Because of the nature of the research areas, sources acknowledged the problem isn’t unique to the UI. Instead, they said, STEM fields tend to be dominated by men not only at the UI but nationally, which inevitably affects the UI, because there is there is a limited pool of women in STEM to draw from.

Aging mind and brain is the only cluster with a majority of female faculty, with seven females (53.8 percent) and six males (46.2 percent). The public humanities in a digital world cluster has zero female hirings among seven faculty members.

“If you identify research areas for the clusters that tend to be in male-dominated disciplines, then that’s going to produce a pattern in which you don’t hire very many female faculty,” said Sara Mitchell, a member of the water sustainability steering committee. The cluster area has a gender distribution of 50 percent male and 50 percent female among its 10 faculty members.

Jon Winet, the director of the public digital arts cluster and a member of the steering committee, which has one female of its seven hirings, said the UI should strive to increase diversity as much as possible despite the national problems.

“The inequity, it’s mirrored, but of course I don’t think the University of Iowa wants to duplicate an existing problem,” he said. “I think we want to work against it and work toward greater inclusion.”

Gender diversity among UI faculty was a topic of conversation at the UI Chief Diversity Office’s update on Jan. 17.

“When we talk about diversifying our faculty … we all know that it’s impossible to do without a pipeline of diverse faculty to draw from,” Chief Diversity Officer Georgina Dodge said.

Dodge said the Provost’s Office has worked to implement initiatives such as implicit bias training for faculty hiring committees and the Midwest Higher Education Research Consortium, which is designed to aid dual-career hiring.

Kregel said the consortium was created with the two other regent institutions and some businesses to allow faculty members with a spouse/partner to relocate to the participating universities and have a resource that aids in finding a job in the area for that spouse/partner.
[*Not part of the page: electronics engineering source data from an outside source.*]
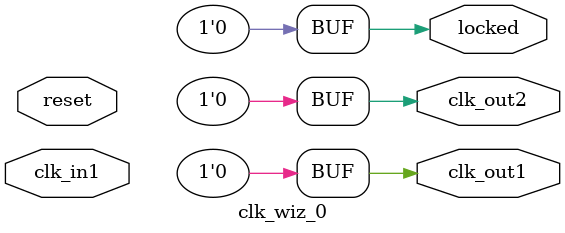
<source format=v>
module clk_wiz_0(	// file.cleaned.mlir:2:3
  input  reset,	// file.cleaned.mlir:2:27
         clk_in1,	// file.cleaned.mlir:2:43
  output clk_out1,	// file.cleaned.mlir:2:62
         clk_out2,	// file.cleaned.mlir:2:81
         locked	// file.cleaned.mlir:2:100
);

  assign clk_out1 = 1'h0;	// file.cleaned.mlir:3:14, :4:5
  assign clk_out2 = 1'h0;	// file.cleaned.mlir:3:14, :4:5
  assign locked = 1'h0;	// file.cleaned.mlir:3:14, :4:5
endmodule


</source>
“It’s a nonprofit organization to help with identifying positions in higher-education-related areas targeting especially dual-career spouse and partner hirings,” he said.

Winet recognized some of the UI’s current efforts to create gender equity, such as the Women in Science and Engineering student organization, but said there should be greater equity in order for society to reap the benefits.

“I truly believe that American society, American education, and the Earth itself will benefit just immeasurably from greater participation by women in the sciences and of course in academics generally,” he said.